Problem requirements
The answer must be every line of the records below that contains the word "linejoin", copied out.

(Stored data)
****************************************

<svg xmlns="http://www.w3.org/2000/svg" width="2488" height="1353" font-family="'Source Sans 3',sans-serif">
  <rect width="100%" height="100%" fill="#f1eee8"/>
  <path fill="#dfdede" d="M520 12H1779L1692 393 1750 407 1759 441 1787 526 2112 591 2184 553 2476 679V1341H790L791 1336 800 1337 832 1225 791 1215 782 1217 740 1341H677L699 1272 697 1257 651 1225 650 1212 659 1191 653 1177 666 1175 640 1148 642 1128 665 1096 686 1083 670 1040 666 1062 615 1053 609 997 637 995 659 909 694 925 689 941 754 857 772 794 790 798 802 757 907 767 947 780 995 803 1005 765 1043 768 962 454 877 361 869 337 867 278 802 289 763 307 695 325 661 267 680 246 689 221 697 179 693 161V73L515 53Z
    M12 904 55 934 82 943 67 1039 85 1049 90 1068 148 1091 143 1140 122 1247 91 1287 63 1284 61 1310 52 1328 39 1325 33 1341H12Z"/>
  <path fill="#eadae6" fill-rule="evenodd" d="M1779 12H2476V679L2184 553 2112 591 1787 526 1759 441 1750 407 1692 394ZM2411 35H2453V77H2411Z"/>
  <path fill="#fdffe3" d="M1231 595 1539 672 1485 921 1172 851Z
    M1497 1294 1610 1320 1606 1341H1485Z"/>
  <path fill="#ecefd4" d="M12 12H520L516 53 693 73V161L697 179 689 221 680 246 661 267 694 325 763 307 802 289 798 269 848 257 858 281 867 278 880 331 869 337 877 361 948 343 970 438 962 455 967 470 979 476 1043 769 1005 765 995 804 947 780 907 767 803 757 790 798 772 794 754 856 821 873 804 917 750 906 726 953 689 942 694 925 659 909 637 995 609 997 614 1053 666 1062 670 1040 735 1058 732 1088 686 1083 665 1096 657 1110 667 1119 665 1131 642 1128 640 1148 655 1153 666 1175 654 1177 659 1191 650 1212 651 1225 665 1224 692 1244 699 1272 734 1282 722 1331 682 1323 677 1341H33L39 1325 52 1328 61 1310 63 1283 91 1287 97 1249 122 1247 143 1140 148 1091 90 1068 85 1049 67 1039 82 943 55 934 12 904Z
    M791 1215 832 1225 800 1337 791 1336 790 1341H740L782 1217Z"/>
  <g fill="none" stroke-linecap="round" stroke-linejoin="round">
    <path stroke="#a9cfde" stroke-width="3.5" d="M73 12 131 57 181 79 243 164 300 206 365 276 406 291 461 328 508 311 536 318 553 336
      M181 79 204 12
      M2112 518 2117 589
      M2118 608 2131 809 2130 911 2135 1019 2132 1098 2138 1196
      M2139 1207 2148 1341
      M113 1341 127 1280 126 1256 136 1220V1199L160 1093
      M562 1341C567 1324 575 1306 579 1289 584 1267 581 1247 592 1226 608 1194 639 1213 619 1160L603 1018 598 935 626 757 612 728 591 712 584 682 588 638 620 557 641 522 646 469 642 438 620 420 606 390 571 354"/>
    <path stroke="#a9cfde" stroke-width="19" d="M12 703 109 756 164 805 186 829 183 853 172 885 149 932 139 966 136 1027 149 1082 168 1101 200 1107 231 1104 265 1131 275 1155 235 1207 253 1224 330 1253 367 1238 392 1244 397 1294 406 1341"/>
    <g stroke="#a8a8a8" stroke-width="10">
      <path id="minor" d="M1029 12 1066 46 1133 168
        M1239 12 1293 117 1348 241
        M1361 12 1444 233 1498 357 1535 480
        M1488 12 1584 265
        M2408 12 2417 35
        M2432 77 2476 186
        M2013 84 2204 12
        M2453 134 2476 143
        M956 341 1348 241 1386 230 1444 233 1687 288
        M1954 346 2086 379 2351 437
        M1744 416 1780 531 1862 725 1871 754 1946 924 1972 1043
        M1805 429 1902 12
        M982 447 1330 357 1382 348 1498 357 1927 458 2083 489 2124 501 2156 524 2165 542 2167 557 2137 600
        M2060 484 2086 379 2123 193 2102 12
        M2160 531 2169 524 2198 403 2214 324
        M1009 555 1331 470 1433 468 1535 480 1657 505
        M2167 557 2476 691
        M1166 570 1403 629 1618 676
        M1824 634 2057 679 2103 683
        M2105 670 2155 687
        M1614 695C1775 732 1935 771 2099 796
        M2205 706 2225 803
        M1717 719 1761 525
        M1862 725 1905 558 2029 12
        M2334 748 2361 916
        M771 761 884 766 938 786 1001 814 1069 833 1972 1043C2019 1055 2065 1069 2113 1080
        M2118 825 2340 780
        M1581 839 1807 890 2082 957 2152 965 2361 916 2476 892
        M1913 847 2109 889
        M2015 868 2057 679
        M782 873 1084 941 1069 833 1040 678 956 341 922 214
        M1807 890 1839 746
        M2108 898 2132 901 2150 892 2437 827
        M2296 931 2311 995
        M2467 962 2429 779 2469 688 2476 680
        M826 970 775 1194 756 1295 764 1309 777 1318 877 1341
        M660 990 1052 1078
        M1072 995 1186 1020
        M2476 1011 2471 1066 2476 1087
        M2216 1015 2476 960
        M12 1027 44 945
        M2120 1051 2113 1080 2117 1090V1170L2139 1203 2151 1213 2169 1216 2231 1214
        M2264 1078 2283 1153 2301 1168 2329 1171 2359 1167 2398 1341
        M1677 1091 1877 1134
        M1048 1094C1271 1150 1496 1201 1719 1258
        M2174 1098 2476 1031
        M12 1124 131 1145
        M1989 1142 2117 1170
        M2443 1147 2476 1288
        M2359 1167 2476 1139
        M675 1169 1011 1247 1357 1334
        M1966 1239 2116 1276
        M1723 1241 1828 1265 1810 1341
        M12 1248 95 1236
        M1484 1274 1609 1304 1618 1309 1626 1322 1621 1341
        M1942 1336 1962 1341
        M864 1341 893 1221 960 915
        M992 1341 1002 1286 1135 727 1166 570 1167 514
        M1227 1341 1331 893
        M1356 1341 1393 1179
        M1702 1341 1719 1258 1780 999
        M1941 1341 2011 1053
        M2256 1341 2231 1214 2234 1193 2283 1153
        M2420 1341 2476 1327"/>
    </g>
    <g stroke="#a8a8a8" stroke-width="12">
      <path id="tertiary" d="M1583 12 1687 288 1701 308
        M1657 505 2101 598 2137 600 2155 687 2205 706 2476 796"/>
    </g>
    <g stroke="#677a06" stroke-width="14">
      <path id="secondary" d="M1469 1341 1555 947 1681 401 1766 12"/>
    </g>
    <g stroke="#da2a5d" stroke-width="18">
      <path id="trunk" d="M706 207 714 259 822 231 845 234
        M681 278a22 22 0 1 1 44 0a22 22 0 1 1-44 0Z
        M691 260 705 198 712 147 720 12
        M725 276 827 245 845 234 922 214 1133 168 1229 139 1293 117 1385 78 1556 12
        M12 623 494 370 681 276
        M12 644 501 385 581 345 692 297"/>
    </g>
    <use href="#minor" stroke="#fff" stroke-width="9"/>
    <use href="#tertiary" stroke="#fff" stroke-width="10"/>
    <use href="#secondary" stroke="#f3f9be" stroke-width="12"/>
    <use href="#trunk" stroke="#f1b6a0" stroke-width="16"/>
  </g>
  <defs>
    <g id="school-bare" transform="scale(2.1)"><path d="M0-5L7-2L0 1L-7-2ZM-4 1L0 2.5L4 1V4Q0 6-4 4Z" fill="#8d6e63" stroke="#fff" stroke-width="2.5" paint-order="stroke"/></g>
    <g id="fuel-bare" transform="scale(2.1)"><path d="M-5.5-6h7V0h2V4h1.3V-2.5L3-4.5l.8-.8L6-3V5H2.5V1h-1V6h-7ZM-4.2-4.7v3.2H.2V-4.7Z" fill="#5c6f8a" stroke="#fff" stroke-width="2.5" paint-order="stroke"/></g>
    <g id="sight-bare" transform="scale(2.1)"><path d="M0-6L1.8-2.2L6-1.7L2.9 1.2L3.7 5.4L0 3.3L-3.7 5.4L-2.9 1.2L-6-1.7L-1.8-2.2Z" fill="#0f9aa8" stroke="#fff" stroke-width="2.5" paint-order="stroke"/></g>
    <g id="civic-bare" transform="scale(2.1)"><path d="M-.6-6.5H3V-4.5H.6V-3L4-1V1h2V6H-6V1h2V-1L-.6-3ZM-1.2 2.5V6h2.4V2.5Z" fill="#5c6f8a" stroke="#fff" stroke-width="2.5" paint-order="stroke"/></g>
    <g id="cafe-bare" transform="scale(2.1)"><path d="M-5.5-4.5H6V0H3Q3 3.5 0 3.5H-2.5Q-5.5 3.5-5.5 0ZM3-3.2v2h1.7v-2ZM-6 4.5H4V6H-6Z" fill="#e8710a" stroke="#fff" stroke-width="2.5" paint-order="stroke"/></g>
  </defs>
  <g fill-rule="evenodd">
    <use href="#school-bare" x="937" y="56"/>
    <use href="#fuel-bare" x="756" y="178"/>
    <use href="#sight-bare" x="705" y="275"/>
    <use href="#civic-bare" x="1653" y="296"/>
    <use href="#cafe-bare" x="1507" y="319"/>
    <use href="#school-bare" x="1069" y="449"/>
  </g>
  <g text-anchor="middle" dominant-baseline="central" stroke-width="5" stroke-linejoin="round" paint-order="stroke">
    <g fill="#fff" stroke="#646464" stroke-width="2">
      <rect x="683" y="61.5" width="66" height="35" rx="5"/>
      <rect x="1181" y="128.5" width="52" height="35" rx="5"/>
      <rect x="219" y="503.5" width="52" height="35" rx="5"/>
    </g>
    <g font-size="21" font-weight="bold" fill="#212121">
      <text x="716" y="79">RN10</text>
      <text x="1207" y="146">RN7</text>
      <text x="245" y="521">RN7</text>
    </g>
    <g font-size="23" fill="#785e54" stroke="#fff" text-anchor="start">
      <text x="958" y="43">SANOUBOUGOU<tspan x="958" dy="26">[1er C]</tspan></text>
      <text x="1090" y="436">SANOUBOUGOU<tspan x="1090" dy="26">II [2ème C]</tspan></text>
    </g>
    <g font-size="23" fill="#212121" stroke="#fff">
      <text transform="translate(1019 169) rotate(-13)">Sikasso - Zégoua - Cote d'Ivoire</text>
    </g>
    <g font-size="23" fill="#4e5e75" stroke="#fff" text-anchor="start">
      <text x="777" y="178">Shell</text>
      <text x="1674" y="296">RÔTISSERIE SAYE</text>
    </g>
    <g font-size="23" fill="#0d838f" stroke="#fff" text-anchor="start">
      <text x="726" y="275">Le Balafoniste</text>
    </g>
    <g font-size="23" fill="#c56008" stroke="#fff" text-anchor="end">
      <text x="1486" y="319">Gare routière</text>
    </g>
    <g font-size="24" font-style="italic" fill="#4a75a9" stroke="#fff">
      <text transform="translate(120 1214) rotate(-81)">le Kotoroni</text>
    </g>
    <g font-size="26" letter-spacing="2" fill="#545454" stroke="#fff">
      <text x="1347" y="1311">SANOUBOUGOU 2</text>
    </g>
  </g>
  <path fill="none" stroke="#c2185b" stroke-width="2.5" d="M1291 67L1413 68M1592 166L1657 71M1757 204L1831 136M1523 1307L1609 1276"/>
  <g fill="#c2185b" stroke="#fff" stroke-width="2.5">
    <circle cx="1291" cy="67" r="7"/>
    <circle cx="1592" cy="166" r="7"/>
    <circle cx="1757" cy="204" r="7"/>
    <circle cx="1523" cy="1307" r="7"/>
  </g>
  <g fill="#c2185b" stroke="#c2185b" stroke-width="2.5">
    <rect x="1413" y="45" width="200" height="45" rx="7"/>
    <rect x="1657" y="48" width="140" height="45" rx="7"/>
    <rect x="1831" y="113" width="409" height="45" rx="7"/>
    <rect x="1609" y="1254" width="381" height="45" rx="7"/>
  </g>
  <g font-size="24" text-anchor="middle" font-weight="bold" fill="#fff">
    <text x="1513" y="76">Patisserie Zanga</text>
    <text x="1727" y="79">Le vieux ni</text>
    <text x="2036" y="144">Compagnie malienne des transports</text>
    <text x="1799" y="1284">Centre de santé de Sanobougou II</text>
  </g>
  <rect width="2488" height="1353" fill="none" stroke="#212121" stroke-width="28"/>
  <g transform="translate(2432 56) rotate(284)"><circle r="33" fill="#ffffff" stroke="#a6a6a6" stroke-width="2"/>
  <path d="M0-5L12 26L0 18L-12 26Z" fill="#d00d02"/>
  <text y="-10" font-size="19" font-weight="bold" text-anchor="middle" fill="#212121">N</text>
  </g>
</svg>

****************************************

Final answer
  <g fill="none" stroke-linecap="round" stroke-linejoin="round">
  <g text-anchor="middle" dominant-baseline="central" stroke-width="5" stroke-linejoin="round" paint-order="stroke">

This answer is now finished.